What an interesting comparison of Lewis with his master, MacDonald!
What CS Lewis’ account seems to lack (dare I say so of this masterpiece?) is on two fronts:

1. The obduracy of the wicked in his account assumes that their desire for the good remains dysfunctional (resistant) even upon beholding the slain Lamb in his glory, as if that vision would have no further effect that my rather lame attempts at sharing the gospel do in this life. How is this possible? For Maximos, it is not possible. But for Lewis in ‘The Great Divorce,’ it works because the damned don’t behold Christ until AFTER they make their way to the horizon. That is, the story omits the ‘coming again in glory’ part of this judgement, mainly so that Lewis can make his point about the process of letting go which creates the torment. That point which does need making (Macrina does it well), but the cost seems too high if Christ is nowhere seen.
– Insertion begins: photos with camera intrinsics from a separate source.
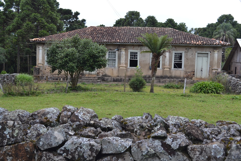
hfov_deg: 43.6
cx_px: 120
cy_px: 80
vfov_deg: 29.8
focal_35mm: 45
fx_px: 301
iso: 180
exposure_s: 1/125
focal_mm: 30
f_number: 5.6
2. The obduracy of the wicked in his account allows for complete dehumanization such that nothing of the hypostasis remains. Wright uses this same approach in this annihilationism, but I think the Eastern Fathers are clear: the divine spark and image of God can never be utterly and entirely extinguished. The diamond of the image remains even when the likeness is marred, but the Refiner’s Fire is able to restore that which can be buried but not eradicated, since it was donated by God in the first place.